Mallocing an Array in C

Question

I have the following piece of code which I would expect to fail but seems to be working correctly. I'm confused by why this is not causing some sort of segmentation fault.

#include <stdio.h>
#include <stdlib.h>

struct entry {
    int foo;
};

struct table {
    int size;
    struct entry* entries;
};

typedef struct table *Table;
typedef struct entry Entry;

int main() {
    Table table = malloc(sizeof(struct table));
    table->entries = malloc(sizeof(struct entry) * 1);
    (table->entries)[5].foo = 5;
    for (int i = 0; i < 10; i++) {
        printf("Entry #%d: %d\n",i,(table->entries)[i].foo);
    }
}

I would have expected that since I only malloced enough space for one entry in table->entries, accessing any index other than 0 would be out of bounds.

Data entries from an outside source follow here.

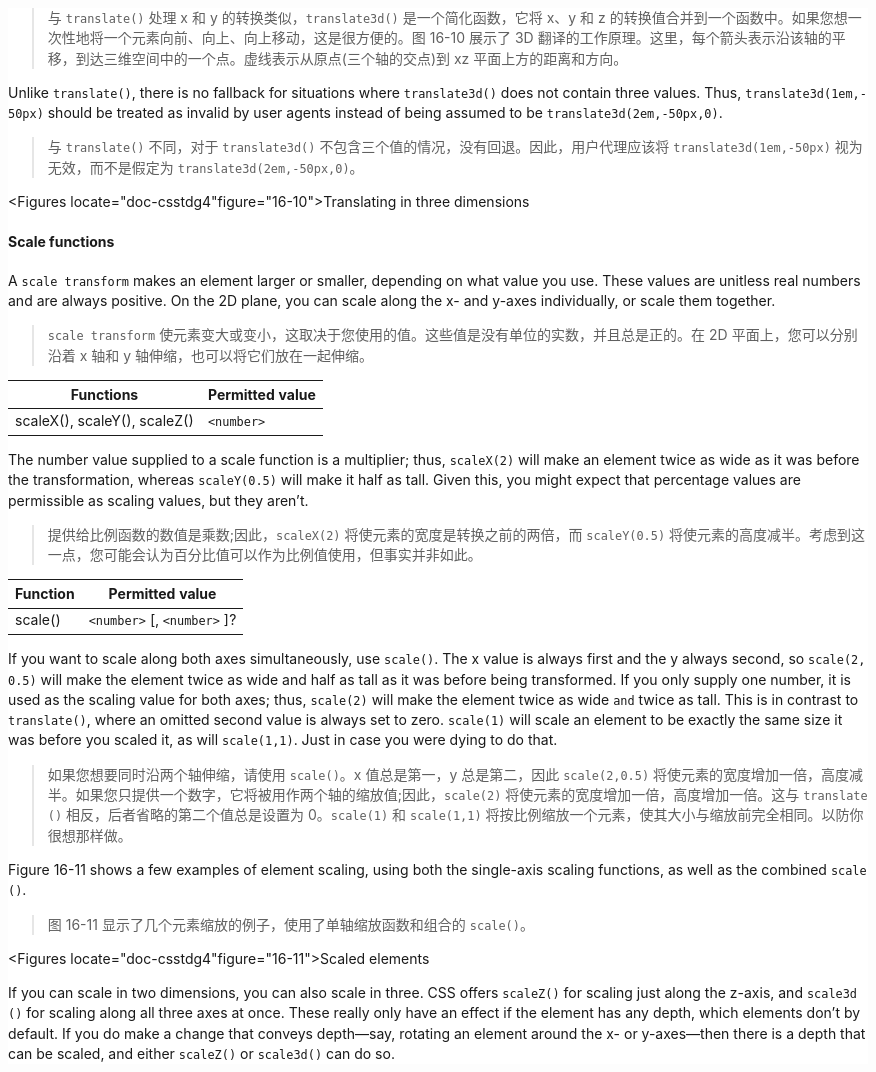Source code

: > 与 `translate()` 处理 x 和 y 的转换类似，`translate3d()` 是一个简化函数，它将 x、y 和 z 的转换值合并到一个函数中。如果您想一次性地将一个元素向前、向上、向上移动，这是很方便的。图 16-10 展示了 3D 翻译的工作原理。这里，每个箭头表示沿该轴的平移，到达三维空间中的一个点。虚线表示从原点(三个轴的交点)到 xz 平面上方的距离和方向。

Unlike `translate()`, there is no fallback for situations where `translate3d()` does not contain three values. Thus, `translate3d(1em,-50px)` should be treated as invalid by user agents instead of being assumed to be `translate3d(2em,-50px,0)`.

> 与 `translate()` 不同，对于 `translate3d()` 不包含三个值的情况，没有回退。因此，用户代理应该将 `translate3d(1em,-50px)` 视为无效，而不是假定为 `translate3d(2em,-50px,0)`。

<Figures  locate="doc-csstdg4"figure="16-10">Translating in three dimensions</Figures>

#### Scale functions

A `scale transform` makes an element larger or smaller, depending on what value you use. These values are unitless real numbers and are always positive. On the 2D plane, you can scale along the x- and y-axes individually, or scale them together.

> `scale transform` 使元素变大或变小，这取决于您使用的值。这些值是没有单位的实数，并且总是正的。在 2D 平面上，您可以分别沿着 x 轴和 y 轴伸缩，也可以将它们放在一起伸缩。

| Functions                    | Permitted value |
| ---------------------------- | --------------- |
| scaleX(), scaleY(), scaleZ() | `<number>`      |

The number value supplied to a scale function is a multiplier; thus, `scaleX(2)` will make an element twice as wide as it was before the transformation, whereas `scaleY(0.5)` will make it half as tall. Given this, you might expect that percentage values are permissible as scaling values, but they aren’t.

> 提供给比例函数的数值是乘数;因此，`scaleX(2)` 将使元素的宽度是转换之前的两倍，而 `scaleY(0.5)` 将使元素的高度减半。考虑到这一点，您可能会认为百分比值可以作为比例值使用，但事实并非如此。

| Function | Permitted value             |
| -------- | --------------------------- |
| scale()  | `<number>` [, `<number>` ]? |

If you want to scale along both axes simultaneously, use `scale()`. The x value is always first and the y always second, so `scale(2,0.5)` will make the element twice as wide and half as tall as it was before being transformed. If you only supply one number, it is used as the scaling value for both axes; thus, `scale(2)` will make the element twice as wide `and` twice as tall. This is in contrast to `translate()`, where an omitted second value is always set to zero. `scale(1)` will scale an element to be exactly the same size it was before you scaled it, as will `scale(1,1)`. Just in case you were dying to do that.

> 如果您想要同时沿两个轴伸缩，请使用 `scale()`。x 值总是第一，y 总是第二，因此 `scale(2,0.5)` 将使元素的宽度增加一倍，高度减半。如果您只提供一个数字，它将被用作两个轴的缩放值;因此，`scale(2)` 将使元素的宽度增加一倍，高度增加一倍。这与 `translate()` 相反，后者省略的第二个值总是设置为 0。`scale(1)` 和 `scale(1,1)` 将按比例缩放一个元素，使其大小与缩放前完全相同。以防你很想那样做。

Figure 16-11 shows a few examples of element scaling, using both the single-axis scaling functions, as well as the combined `scale()`.

> 图 16-11 显示了几个元素缩放的例子，使用了单轴缩放函数和组合的 `scale()`。

<Figures  locate="doc-csstdg4"figure="16-11">Scaled elements</Figures>

If you can scale in two dimensions, you can also scale in three. CSS offers `scaleZ()` for scaling just along the z-axis, and `scale3d()` for scaling along all three axes at once. These really only have an effect if the element has any depth, which elements don’t by default. If you do make a change that conveys depth—say, rotating an element around the x- or y-axes—then there is a depth that can be scaled, and either `scaleZ()` or `scale3d()` can do so.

But when I run this program it prints out 5 for as the foo value of the entry at index 5, and the rest as 0, which is the correct behavior. Why is this not failing?

Answer 1

#include <stdio.h>
#include <stdlib.h>

struct entry {
    int foo;
};

struct table {
    int size;
    struct entry* entries;
};

typedef struct table *Table;
typedef struct entry Entry;

int main() {
    Table table =(table)malloc(sizeof(struct table));
    table->entries =(entry*)malloc(sizeof(struct entry) * 10);
    (table->entries)[5].foo = 5;
    for (int i = 0; i < 10; i++) {
        printf("Entry #%d: %d\n",i,(table->entries)[i].foo);
    }
}

First, you need to convert the (void*) type into the pointer type you want when using malloc. Second, you only allocate entries pointers, which means, when you use (table->entries)[5].foo, you might access memory illegal, so it's a dangerous behavior. Finally, you need to initialize foo before you print it. You need to obey the rules, do not write codes like that.

Answer 2

You are accessing out of bounds, but that merely invokes 'undefined behaviour'. Anything may happen when you invoke 'undefined behaviour'. One possibility is that the program crashes; another is that the program does not crash and appears to be OK. Either is possible; it is even possible for it sometimes to crash and sometimes not crash.

If you tried more memory allocation, or tried freeing memory, you'd be more likely to see that things have gone wrong. However, even that's not guaranteed; you may have missed all the sensitive information (the bytes that are used by malloc() et al to determine which memory is allocated and which is not).

You can write:

table->entries[i].foo

You don't need the parentheses around (table->entries)[i].foo, though they're harmless except that they suggest a neophyte was coding.

Answer 3

This is undefined behavior that you are accessing memory location which is not 'yours'. You have writern some thing in memory which is not allocated by you, corrupting that memory location.

Answer 4

Its not failing because despite you are writing to unallocated memory, this memory is perfectly inside the legal HEAP space. But sinse you didn't declare to the memory manager that you are using that memory space, a future malloc() may try to alloc to the same area, and you will get overlapping buffers and undefined behaviour.

Answer 5

Someone else will say it better, but Undefined Behavior is undefined.

It's not defined. It might work. It might not.

It all depends what is in those memory locations.

You wrote one bad location. You read some others. You happened to not hit anything too important.

You wrote one word well past your malloc'ed area. Perhaps if you did more computations that would cause trouble because you wrote into malloc's data structures. Maybe not.